Alvarado succeeds Sharon K. Kelley, who has been named plant manager of U. S. Steel's Midwest Plant, a finishing operation in Portage, Ind. The appointment was effective August 1.
Strong Coal Prices Lift Q2 Earnings For Alpha Natural Resources
Alpha Natural Resources, Inc. a leading Appalachian coal producer, today reported net income of $26.4 million for the quarter ended June 30, 2005.

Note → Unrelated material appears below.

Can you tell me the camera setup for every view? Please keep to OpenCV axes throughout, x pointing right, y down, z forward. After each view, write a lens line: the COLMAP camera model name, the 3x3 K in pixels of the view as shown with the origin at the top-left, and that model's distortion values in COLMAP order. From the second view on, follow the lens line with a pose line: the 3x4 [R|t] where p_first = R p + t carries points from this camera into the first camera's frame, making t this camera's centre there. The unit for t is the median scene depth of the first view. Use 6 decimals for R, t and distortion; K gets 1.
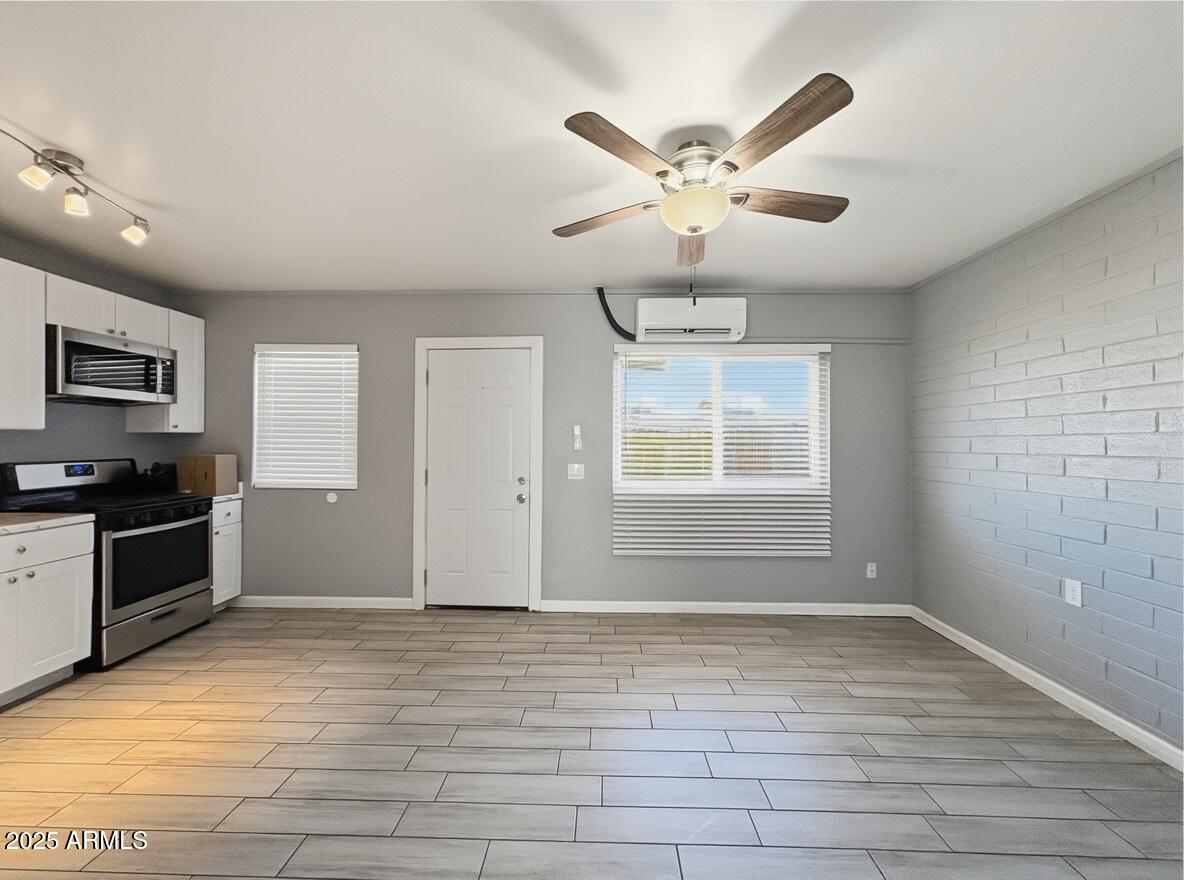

Alpha per-ton price realization in second quarter up 23 percent from last year as the Coal margin climbs to $10.55 per ton, 16 percent higher than second quarter of 2004.
The $364.1 million revenues reported in Q2 are up by 24% over Q2-2004.
The company has reported Uncommitted tonnage as of July 25 totals 31% for 2006, 60% for 2007 and predicts that Metallurgical exports remain strong through first half of year.